TEXTO DE LEITURA ▸
- - - -

Como disse o Fëanor acima, para os homens não foi revelado o destino do espírito, que deixa sua morada, o corpo, e o mundo físico para um lugar desconhecido. Se é desconhecido, como ter certeza que o espírito humano realmente vai para algum lugar?
Os Homens (e aqui com Homens quero dizer especificamente os das Três Casas dos Edain; explico o porquê mais para a frente) realmente não tinham como ter certeza de que seus espíritos iriam para algum lugar após a morte, mas o que fica implícito e é reforçado no decorrer das obras é que eles não precisavam
ter certeza: eles tinham é que
ter fé de que havia um lugar para eles após a morte - e um lugar
bom, ou a morte não seria vista como um
dom.

- - - -

BLOCO DE DADOS ▸
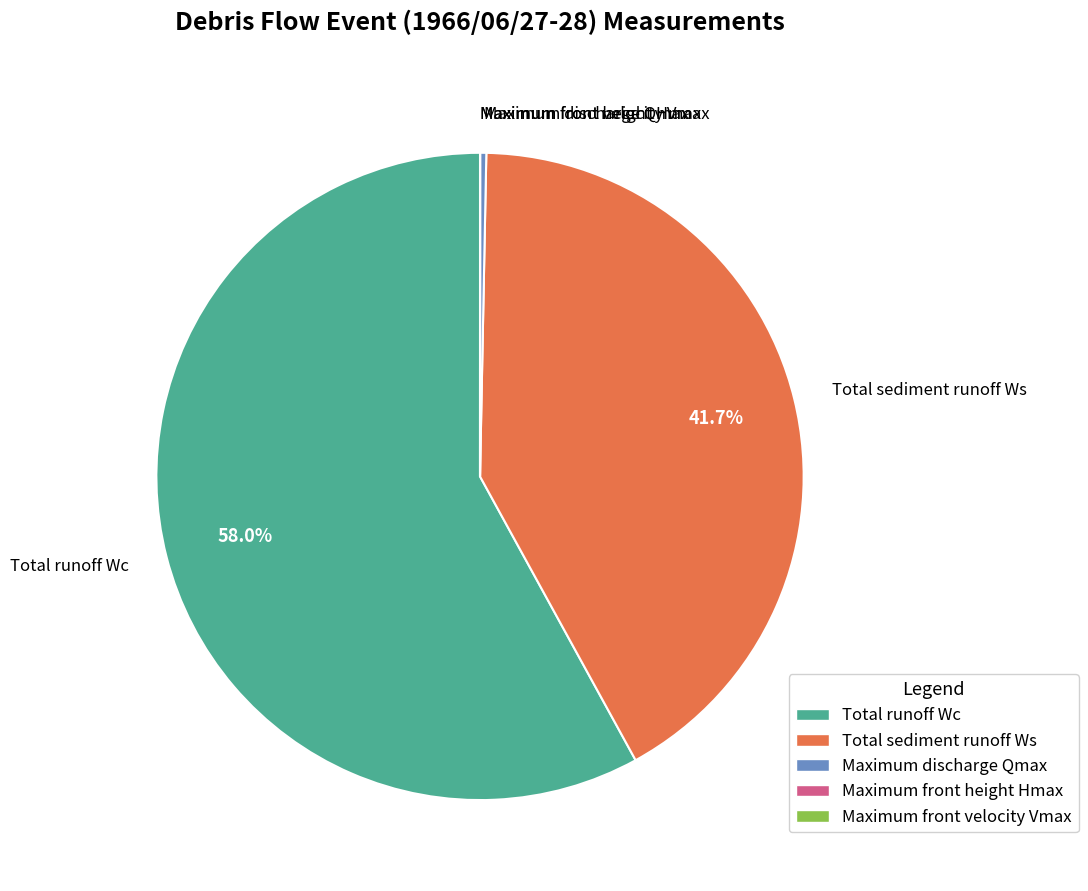

Is there any slice that represents more than half of the pie?

Yes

- - - -

TAREFA 1 ▸ Traduza para o inglês a frase "Se é desconhecido, como ter certeza que o espírito humano realmente vai para algum lugar?", tirada do texto sobre o destino dos Homens.
TAREFA 2 ▸ Reescreva o trecho do texto sobre o destino dos Homens que começa em "Como disse o" e segue até "para algum lugar?", trocando "corpo" por "invólucro".

RESPOSTA 1 ▸ If it is unknown, how can one be sure that the human spirit really goes somewhere?

RESPOSTA 2 ▸
Como disse o Fëanor acima, para os homens não foi revelado o destino do espírito, que deixa sua morada, o invólucro, e o mundo físico para um lugar desconhecido. Se é desconhecido, como ter certeza que o espírito humano realmente vai para algum lugar?